Opinião: O Brasil no comando do Mercosul

João Alfredo Lopes Nyegray*


Criado em 1990 com o objetivo de promover a integração econômica e desenvolvimento regional de Argentina, Brasil, Uruguai e Paraguai, o Mercosul, também conhecido como Mercado Comum do Sul, não é apenas um bloco econômico, mas também fruto de um processo de integração regional. Entre os principais objetivos estão a livre circulação de bens, serviços e fatores produtivos entre os países-membros, assim como a coordenação de políticas macroeconômicas e a negociação conjunta em acordos comerciais com terceiros países ou outros blocos.

Naturalmente, o Brasil é o maior membro do acordo, representando a maior economia e o maior mercado consumidor. A Argentina é o segundo maior país em termos de economia e comércio dentro do Mercosul. Atualmente, os produtos agrícolas, como carne bovina, soja e açúcar estão entre os itens mais importantes nas trocas comerciais internas do Mercado Comum. 

No entanto, ainda que um dos objetivos declarados do Mercosul seja a integração econômica, nota-se uma substancial restrição às exportações brasileiras por parte dos nossos principais parceiros comerciais. Segundo um relatório da Confederação Nacional da Indústria (CNI) apresentado ao governo Lula, aproximadamente 61,4% das exportações brasileiras para a Argentina foram impactadas por barreiras comerciais de algum tipo, o que equivale a um impacto de US$ 9,4 bilhões num total de US$ 14,3 bilhões exportados para o país vizinho em 2022.

Há uma grande quantidade de produtos brasileiros que, para entrar na Argentina, sofrem de barreiras técnicas, demora na autorização para a entrada no país e dificuldades em receber o pagamento após a venda (o governo argentino restringe a compra de dólares por pessoas e empresas). Certamente, muito desse cenário deve-se à crise contínua que a Argentina enfrenta  há alguns anos, mas Alberto Fernandez e Lula parecem - convenientemente - esquecer dos obstáculos impostos pela Casa Rosada aos nossos produtos. Desde a eleição de Lula da Silva, o presidente argentino realizou diversas visitas ao Brasil e chegou a prometer o financiamento de importações argentinas de produtos brasileiros. Desde o início de seu mandato, Lula vem criticando severamente organismos internacionais como o Fundo Monetário Internacional (FMI), e buscando defender a Argentina e os repasses financeiros de bancos,como o banco dos BRICs, ao país de Fernández. 

Agora, na reunião dos presidentes do Mercosul – a primeira desde 2019 com a presença do presidente brasileiro – o Brasil assume a presidência do bloco. A presidência é exercida de forma rotativa entre os membros, e o Paraguai deve assumi-la em seis meses. Nesse momento, caberá a Lula destravar acordos comerciais entre o Mercosul e outros países e blocos, como a União Europeia (UE).

OBJETIVOS
**A)** No texto sobre o Mercosul, resuma o parágrafo que começa com "No entanto, ainda que um dos objetivos" sem perder os dados principais.
**B)** Dê seguimento ao texto sobre o Brasil no comando do Mercosul a partir da última frase.

REGISTROS EXTRAÍDOS
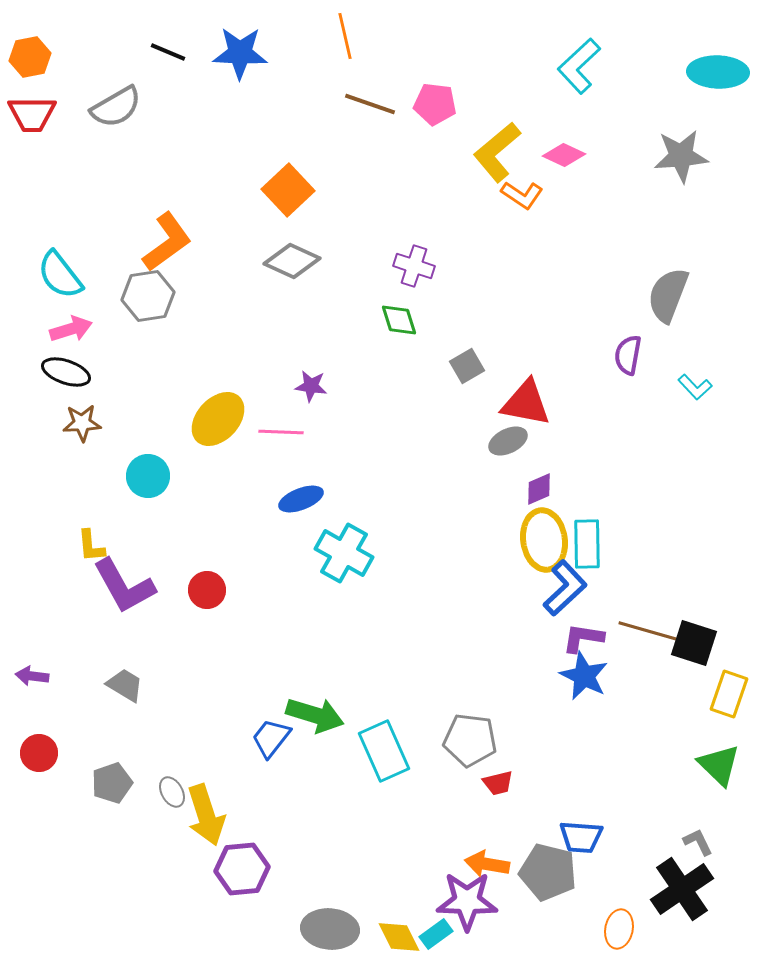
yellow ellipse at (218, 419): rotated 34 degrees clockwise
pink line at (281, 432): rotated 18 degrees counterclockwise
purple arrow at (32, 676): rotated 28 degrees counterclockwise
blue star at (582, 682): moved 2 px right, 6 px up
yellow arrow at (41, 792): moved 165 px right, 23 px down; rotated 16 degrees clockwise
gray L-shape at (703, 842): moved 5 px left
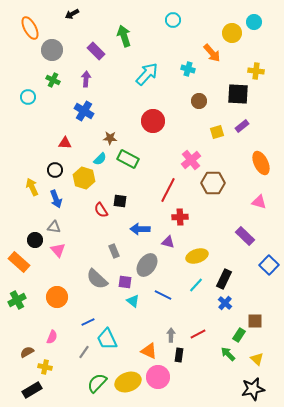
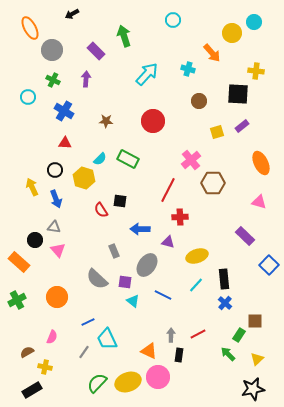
blue cross at (84, 111): moved 20 px left
brown star at (110, 138): moved 4 px left, 17 px up
black rectangle at (224, 279): rotated 30 degrees counterclockwise
yellow triangle at (257, 359): rotated 32 degrees clockwise
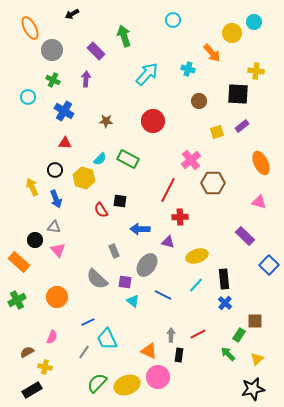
yellow ellipse at (128, 382): moved 1 px left, 3 px down
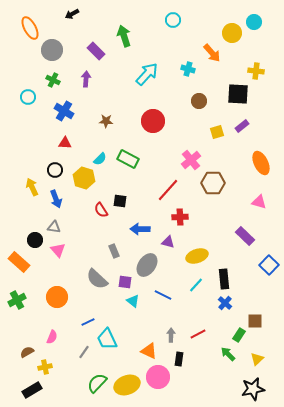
red line at (168, 190): rotated 15 degrees clockwise
black rectangle at (179, 355): moved 4 px down
yellow cross at (45, 367): rotated 24 degrees counterclockwise
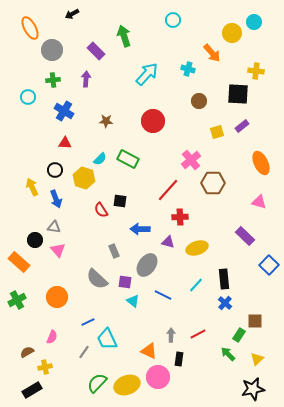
green cross at (53, 80): rotated 32 degrees counterclockwise
yellow ellipse at (197, 256): moved 8 px up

RESPOSTAS ESPERADAS
**A)** Embora o Mercosul tenha como objetivo a integração econômica, os principais parceiros comerciais do Brasil restringem bastante as exportações brasileiras. Um relatório da CNI apresentado ao governo Lula aponta que cerca de 61,4% das exportações do Brasil para a Argentina em 2022 sofreram algum tipo de barreira comercial. Isso equivale a US$ 9,4 bilhões de um total de US$ 14,3 bilhões.

**B)**
Esse último acordo, em especial, levou cerca de 20 anos para ser concluído e tem como objetivo eliminar tarifas e reduzir barreiras não tarifárias em uma ampla gama de setores econômicos como agricultura, indústria, serviços, compras governamentais, propriedade intelectual, desenvolvimento sustentável e solução de controvérsias comerciais. Quando entrar em vigor, será o maior acordo comercial do mundo e abrangerá quase 800 milhões de consumidores. Apesar das negociações terem sido concluídas no governo Temer, ainda há muito para que passe a valer. Os europeus, em especial os franceses, estão receosos da força do nosso agronegócio, e temem que a força dos latifúndios do Mercosul acabem com as pequenas produções europeias. Por isso, a Europa vem criticando tanto as políticas ambientais do Mercosul, o que representa uma maneira de atrasar a ratificação do acordo nos parlamentos dos países-membros da UE. 

Além do avanço no acordo de livre comércio entre Mercosul e União Europeia, outro desafio que será enfrentado pelo comando brasileiro é a tentativa uruguaia de estabelecer um acordo próprio de livre comércio com a China. Se isso acontecer, será difícil para produtos brasileiros, argentinos e paraguaios serem suficientemente competitivos para entrar no vizinho do sul. 

Fato é que, com ou sem o Brasil na presidência rotativa do Mercosul, há inúmeros desafios para o crescimento e a consolidação do bloco, que não possui nenhum acordo comercial com países entre as 10 maiores economias do mundo. Enquanto Lula insiste que a Venezuela repressiva é uma democracia, perde-se a oportunidade de se expandir as fronteiras do nosso comércio não apenas para países verdadeiramente democráticos, mas também para nações que representam uma oportunidade de mercado para nossos produtos.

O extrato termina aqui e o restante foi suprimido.